_Exercise 1_:
Please reproduce word for word the part of the thread on のだった that begins at the words "Hi. Does this" and ends after the words "色が蟠っ*ていた*のである。".
_Exercise 2_:
Answer these questions using the thread on のだった:
(a) Which two politer forms does MKwhale offer in place of のだ and のだった?
(b) Which verb ending does thetazuo mark in both sentences about the rooftop of 来禅高校?
(c) What abbreviation does MKwhale use for historical present?

_Text_:
# のだった



## thetazuo

士道とのデートはとても楽しい。二人で歩いているだけで、喋っているだけで、本当に時間を忘れてしまうような感覚を得ることができる。
でも、いや、だからこそ---------士道がいなくなってしまったあとの寂しさは、より強くなってしまう*のだった*。

Hi. What is the function of the のだった at the end of the second sentence? If we change it into のだ, how will the nuance change?
Thank you.


----------



## MKwhale

Hello again thetazuo-san,

the difference between のだ and のだった simply lies in the tense. You can make it clearer by changing this blunt style to politer ones, namely のである and のであった respectively.
 Therefore, nuance changes following the general rule of 'dramatical present' and 'descriptive past'. One gives vivid, involved, subjective impression; while the other leads to calm, perspective, objective state of mind. 

cheers.


----------



## thetazuo

MKwhale said:


> Therefore, nuance changes following the general rule of 'dramatical present' and 'descriptive past'. One gives vivid, involved, subjective impression; while the other leads to calm, perspective, objective state of mind.


Hi. Does this rule also apply to the verb form adopted at the end of a sentence in the narrative part of a novel?
For example,
来禅高校の屋上は今、影に覆われ*ていた*。
……
だというのに、五河士道がいるその場所は、まるでそこだけが辺りの景色から切り取られたかのように、薄暗い色が蟠っ*ていた*のである。
This rule applies to both the ていたs in red, which are 'descriptive past' and are used to describe the scene objectively.
Am I on the right track?
Thank you.


----------



## MKwhale

thetazuo-san,

 sorry for the late response.
 You have submitted, without intention, various themes to think of.

1) Why do you think so-called historical present may not apply at the end of a narrative sentence?  I cannot think of any idea.  There can be a case where a writer use the past tense at the end to show that the preceding descriptions are about the events that occurred in the past. Even in such cases, the objective effect of the past tense works automatically; and this does not mean you must not replace the past with HP (historical present) in preference for holding subjective effect.

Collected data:
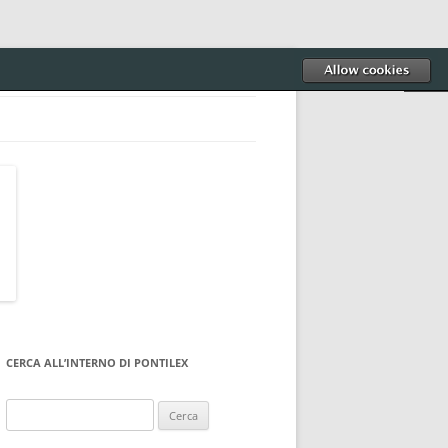
CERCA ALL’INTERNO DI PONTILEX
Ricerca
per: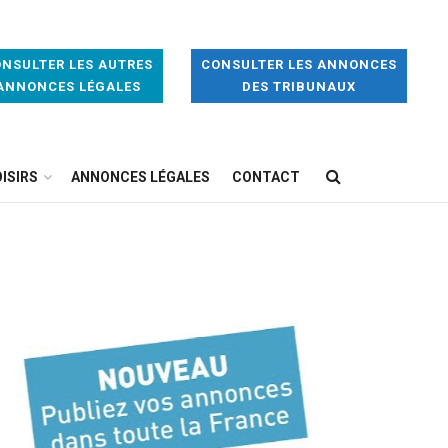
NSULTER LES AUTRES
CONSULTER LES ANNONCES
ANNONCES LÉGALES
DES TRIBUNAUX
ISIRS
ANNONCES LÉGALES
CONTACT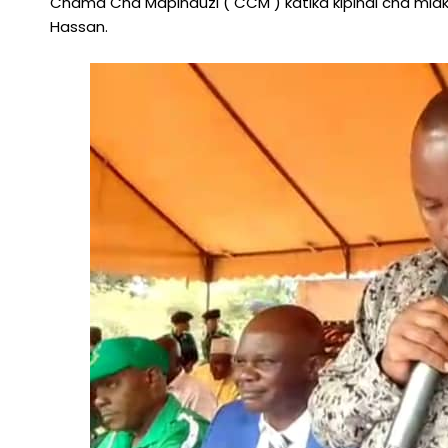
Chama Cha Mapinduzi ( CCM ) katika kipindi cha miak
Hassan.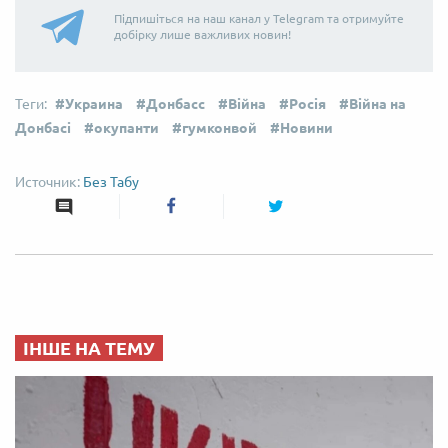
Підпишіться на наш канал у Telegram та отримуйте
добірку лише важливих новин!
Украина
Донбасс
Війна
Росія
Війна на
Донбасі
окупанти
гумконвой
Новини
Без Табу
ІНШЕ НА ТЕМУ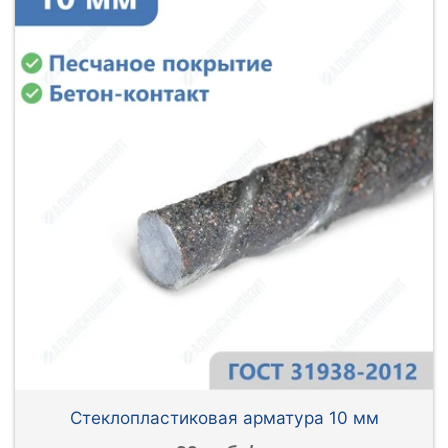
Стеклопластиковая арматура 10 мм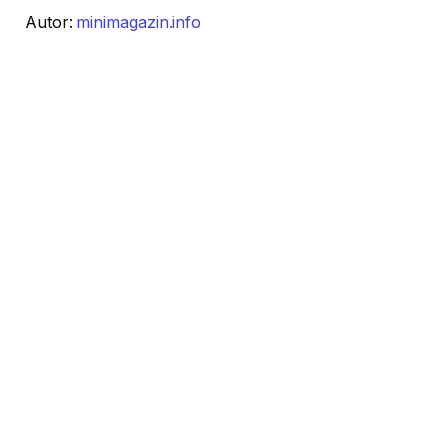
Autor:
minimagazin.info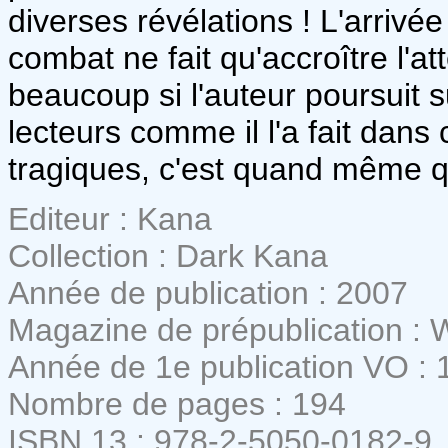
diverses révélations ! L'arrivée
combat ne fait qu'accroître l'
beaucoup si l'auteur poursuit 
lecteurs comme il l'a fait dans
tragiques, c'est quand même q
Editeur : Kana
Collection : Dark Kana
Année de publication : 2007
Magazine de prépublication :
Année de 1e publication VO : 
Nombre de pages : 194
ISBN 13 : 978-2-5050-0182-9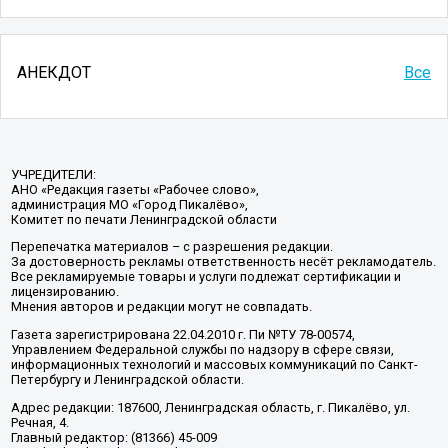
АНЕКДОТ
Все
УЧРЕДИТЕЛИ:
АНО «Редакция газеты «Рабочее слово»,
администрация МО «Город Пикалёво»,
Комитет по печати Ленинградской области
Перепечатка материалов – с разрешения редакции.
За достоверность рекламы ответственность несёт рекламодатель.
Все рекламируемые товары и услуги подлежат сертификации и
лицензированию.
Мнения авторов и редакции могут не совпадать.
Газета зарегистрирована 22.04.2010 г. Пи №ТУ 78-00574,
Управлением Федеральной службы по надзору в сфере связи,
информационных технологий и массовых коммуникаций по Санкт-
Петербургу и Ленинградской области.
Адрес редакции: 187600, Ленинградская область, г. Пикалёво, ул.
Речная, 4.
Главный редактор: (81366) 45-009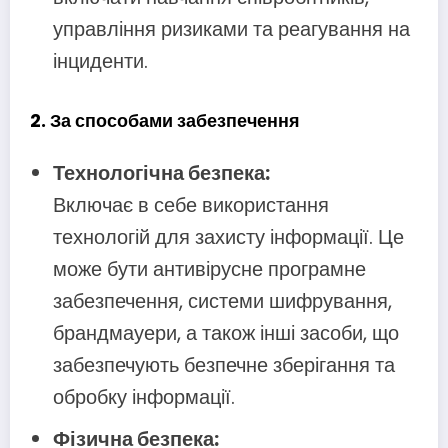
управління ризиками та реагування на
інциденти.
2. За способами забезпечення
Технологічна безпека:
Включає в себе використання
технологій для захисту інформації. Це
може бути антивірусне програмне
забезпечення, системи шифрування,
брандмауери, а також інші засоби, що
забезпечують безпечне зберігання та
обробку інформації.
Фізична безпека:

_Exercise result 1_:
Hi. Does this rule also apply to the verb form adopted at the end of a sentence in the narrative part of a novel?
For example,
来禅高校の屋上は今、影に覆われ*ていた*。
……
だというのに、五河士道がいるその場所は、まるでそこだけが辺りの景色から切り取られたかのように、薄暗い色が蟠っ*ていた*のである。

_Exercise result 2_:
(a) のである and のであった
(b) ていた
(c) HP